Alexandra Bidet est chargée de recherche
en sociologie au CNRS, Centre Maurice Halbwachs. Elle coordonne avec C.
Gayet-Viaud dans le cadre du Labex Tepsis des recherches sur L’expérience citoyenne au prisme de la
coexistence urbaine et sur Nuit
debout. Ses recherches portent aussi sur les formes et
l’expérience du
travail contemporain, sur la pratique du bénévolat et sur les enquêtes
menées au quotidien sur ce qui vaut.
Publications
en lien avec le colloque
2015, "Publicité, sollicitation, intervention.

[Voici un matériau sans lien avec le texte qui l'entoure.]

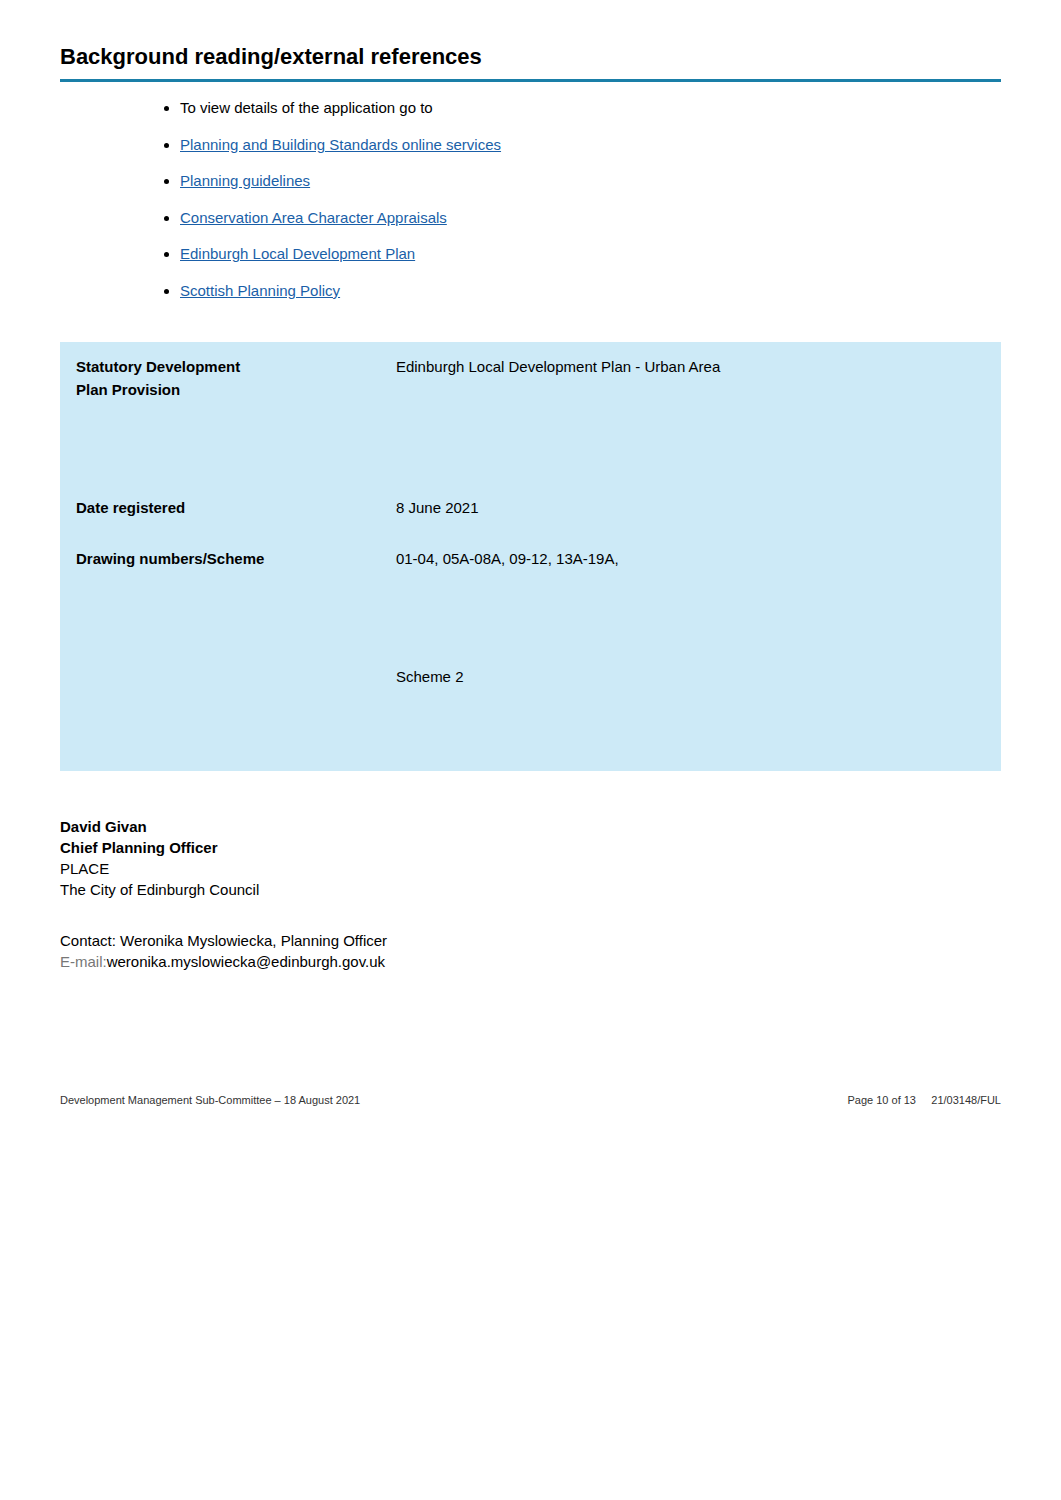Background reading/external references
To view details of the application go to
Planning and Building Standards online services
Planning guidelines
Conservation Area Character Appraisals
Edinburgh Local Development Plan
Scottish Planning Policy
| Statutory Development Plan Provision | Edinburgh Local Development Plan - Urban Area |
| Date registered | 8 June 2021 |
| Drawing numbers/Scheme | 01-04, 05A-08A, 09-12, 13A-19A, |
| | Scheme 2 |
David Givan
Chief Planning Officer
PLACE
The City of Edinburgh Council
Contact: Weronika Myslowiecka, Planning Officer
E-mail: weronika.myslowiecka@edinburgh.gov.uk
Development Management Sub-Committee – 18 August 2021 Page 10 of 13 21/03148/FUL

Pistes pour une étude
pragmatiste de l’expérience citoyenne", SociologieS, avec M. Boutet, F.
Chave, C. Gayet-Viaud, E. Le Méner (en ligne).
2014, "Les ressorts collectifs des signalements de sans-abri au 115.
Appel politisé, voisinage troublé et geste citoyen en milieu urbain
démocratique", in M. Carrel et C. Neveu (Eds.), Citoyennetés ordinaires. Pour une approche
renouvelée des pratiques citoyennes, avec E. Le Méner, Paris,
Karthala, p. 101-130.
2013, "Au-delà de l'intelligibilité mutuelle: l’activité collective
comme transaction. Un apport du pragmatisme illustré par trois cas", Activités.org, 10 (1), p. 172-191,
avec M. Boutet et F. Chave (en ligne).
2011, L’engagement dans le travail.
Qu’est-ce que le vrai boulot?, Paris, PUF, Le lien social.
2011, La formation des valeurs,
Paris, La Découverte, Les empêcheurs de penser en rond (traduction et
présentation avec L. Quéré et G. Truc).
Pauline
BLISTÈNE: Séries télévisées et formes de vie démocratiques
La spécificité de l’expérience des séries télévisées est souvent
avancée pour faire état de notre attachement à ces fictions. Toutefois,
l’on peine encore à distinguer les contours d’une telle proposition.
Partant de l’œuvre de Stanley Cavell et de ses écrits sur la
télévision, cet exposé entend faire valoir l’importance du format (la sérialisation) dans
l’appréciation des liens qui nous unissent aux séries télévisées. Tels
des compagnons de vie qui nous montreraient ce qui importe, les séries
télévisées participent à notre éducation morale et politique, en
opérant une ré-articulation du privé et du public. Plus que de simples
divertissements, elles permettent en somme d’interroger le lien
individu-communauté dans un contexte politique en constante
recomposition.
Pauline Blistène est doctorante en
philosophie à l’Institut des Sciences Juridiques et Philosophiques de
la Sorbonne (ISJPS/Paris 1) sous la direction de Sandra Laugier. Ses
recherches portent sur l’importance politique des fictions d’espionnage
en démocratie (séries télévisées et cinéma) et mêlent perspectives
philosophiques et entretiens, réalisés avec l’industrie du
divertissement — scénaristes, showrunner etc. — et services de
renseignement aux États-Unis et en France. Elle dirige depuis mars 2016
le projet TESDEM (Terrorisme et Séries TV en Démocratie) financé par le
CNRS dans le cadre de l’appel à projets "Attentats-Recherche".
Publication
"Homeland: l’ennemi, la menace et la guerre contre la Terreur", TV/Series, n°9, avec Olivier Chopin
(en ligne).
Françoise
CAHEN: Faire société avec les liens faibles (Autour du Monde de Laurent
Mauvignier / Vernon Subutex
de Virginie Despentes / Féérie
générale d’Emmanuelle Pireyre)
Comment Laurent Mauvignier, Virginie Despentes et Emmanuelle Pireyre
décrivent-ils dans ces trois œuvres récentes la genèse d’une société?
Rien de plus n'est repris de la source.